Insurance: This low-risk option is ideal for long-term wealth creation. Insurance products have evolved and offer more than just life cover today. In fact, they come with several added benefits. This makes many insurance policies useful as tools for saving. The typical returns on investment-linked insurance plans are 6–8%. Besides, there are different kinds of plans. You can choose policies that will give you a regular monthly income. Or get a plan that helps you create a fund for your child’s education or wedding. Some schemes allow you to withdraw a part of your savings to meet expenses.
National Pension Scheme (NPS): This scheme offers low-risk, long-term wealth creation. This is another government-backed option. You get to invest in equities and bonds through the NPS. In 2016, the returns of various funds were 9.46%. The returns are tax-free. The best part is it can get you an extra tax deduction of Rs 50,000—over and above the Rs 1.5 lakh limit.
Mutual Funds: MFs are popular and carry different levels of risk. There are plans for everyone. For example, debt mutual funds come with minimum risk. They are ideal for elderly people like Ashok’s father. Such investments can even provide a fixed income if preferred. The returns here usually do not exceed 8%, but have touched 10-12% in some years. Equity mutual funds, on the other hand, generate returns up to 20% yearly returns. But the risks are higher. Equity funds are ideal for long-term wealth creation.
Stock Market: Investing in the stock market is risky. The risk may be medium to high. You can use stocks for short-term and long-term wealth creation. But it helps to be cautious and to make informed choices. The average return for the past 15 years has been 12.5% for the benchmark index NSE Nifty.

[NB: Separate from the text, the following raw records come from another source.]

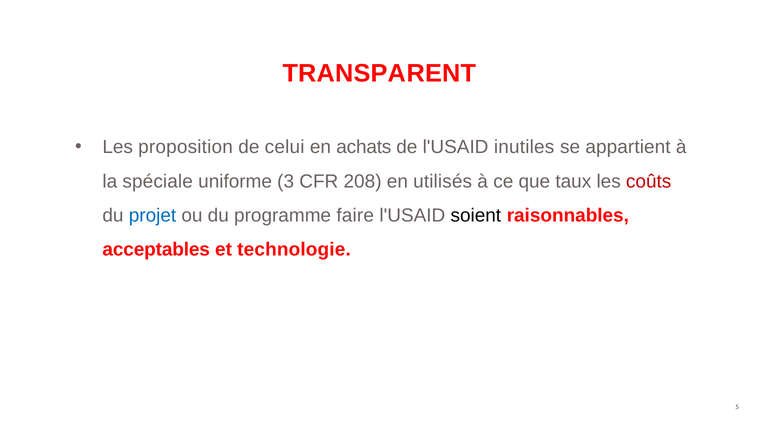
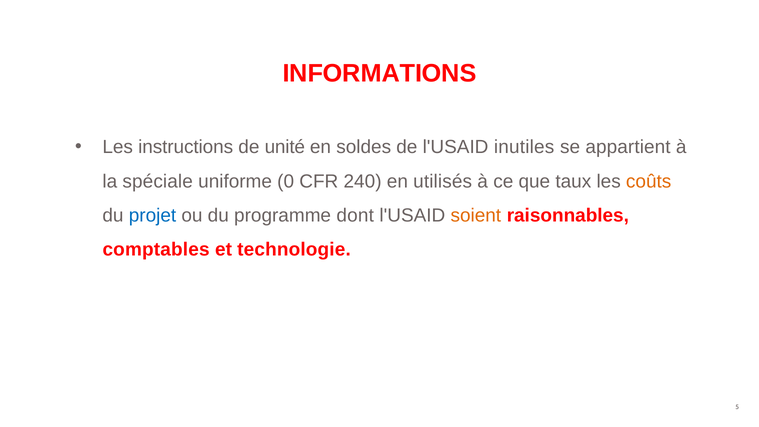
TRANSPARENT: TRANSPARENT -> INFORMATIONS
proposition: proposition -> instructions
celui: celui -> unité
achats: achats -> soldes
3: 3 -> 0
208: 208 -> 240
coûts colour: red -> orange
faire: faire -> dont
soient colour: black -> orange
acceptables: acceptables -> comptables
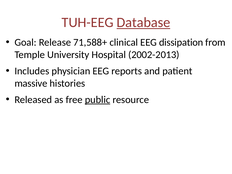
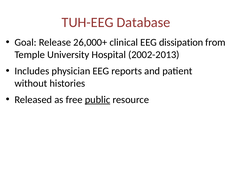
Database underline: present -> none
71,588+: 71,588+ -> 26,000+
massive: massive -> without
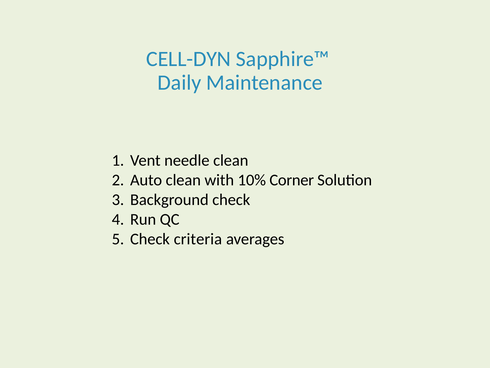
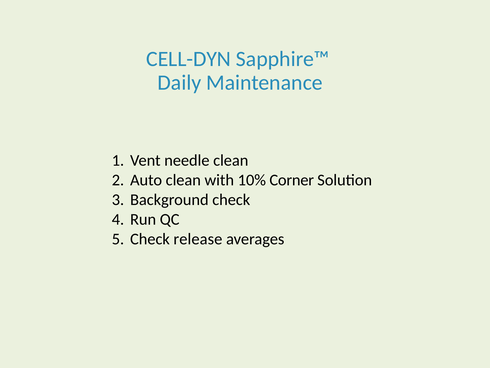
criteria: criteria -> release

And if your stock selection has been good, then you could even get higher returns.
Bonds: These are ideal for long-term wealth protection and relatively safe. Bonds function in a regulated environment and have government backing. A 10-year bond may generate a return of 8%. This is a good option for risk-averse investors. Some even offer tax benefits.
Fixed Deposits: Fixed deposits are low-risk, fixed-income options. The returns vary from 5% to 8%, though the rates change often. The tenure of investment varies from as little as seven days to 10 years. The only risk is that interest rates could fall over time as inflation comes down.
It’s quite amazing that you are proactively thinking about money—just like the efficient Ashok Gopinathan. This itself can get you far in life. The only thing that can make this journey better for you is choosing the right investment option. However, remember to diversify. Don’t limit yourself to one investment option.